Inspiration comes from everywhere. Sometimes I get it from cooking with my wife, Molly, at home, talking to my cooks about food in the kitchen, or chatting with my farmers at the market.
What’s on your cooking bucket list?
Cooking at a wine bar, I make it my business to stay informed on cheeses and cured meats as much as possible. Recently we have started making a lot of fresh cheeses in-house—chèvre, goat milk ricotta as well as ricotta salata. I’d love to delve deeper into aged cheeses and salumi.
When did you realize that you loved food?
When I was a kid, we shared a two-family house with my great-grandmother and my grandparents, so I was always spoiled with food when I got home from school. My great-grandmother was Portuguese and my grandmother was Sicilian, and they would prepare all kinds of good stuff—bacalao, sopa de couve, fresh bread slathered with butter. The arrangement was very Old World—we had a grapevine in the backyard and my grandfather was a fisherman, so we always had amazing fresh seafood and codfish hanging in the cellar. I guess you could say that laid the foundation for my love of food.
What ingredient is central to your cooking?
Hard to pick just one, so I'll say herbs.
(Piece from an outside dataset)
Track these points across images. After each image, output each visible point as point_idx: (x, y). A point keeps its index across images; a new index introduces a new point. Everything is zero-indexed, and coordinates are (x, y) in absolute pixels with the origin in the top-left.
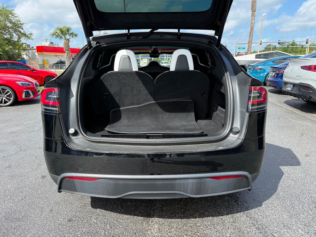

I use them in a lot of different ways—whole or chopped in salads, as a pesto or purée on top of pasta, infused into oils to season crudo. I love their natural beauty and their ability to brighten up or cool down a dish.
What would you do if you weren’t a chef?
I do a lot of impersonations and I love to make people laugh, so I think it would be a lot of fun to be a voice actor and comedian like Hank Azaria, Robin Williams or Dana Carvey.
What cookbook is most important to you?
Hard to pick just one, so I'll go off the beaten path and say The Flavor Bible and Food Lover's Companion. As a young cook, I referenced these books nearly every day.
How do you find calm in your kitchen?
I'm very fortunate to have a crew of talented, hard-working and professional chefs by my side, but inevitably things do get hectic. When that happens, I like to sit in the alley behind the restaurant, gather my thoughts and reflect. We have a small herb garden back there and a park across the street which helps me to relax.
What meal changed how you feel about food?
I had an amazing lunch at Eleven Madison Park several years ago that made me re-examine my approach to food. Their ability to highlight every facet of a single ingredient was really quite impressive. I also loved being able to interact with the servers and cooks.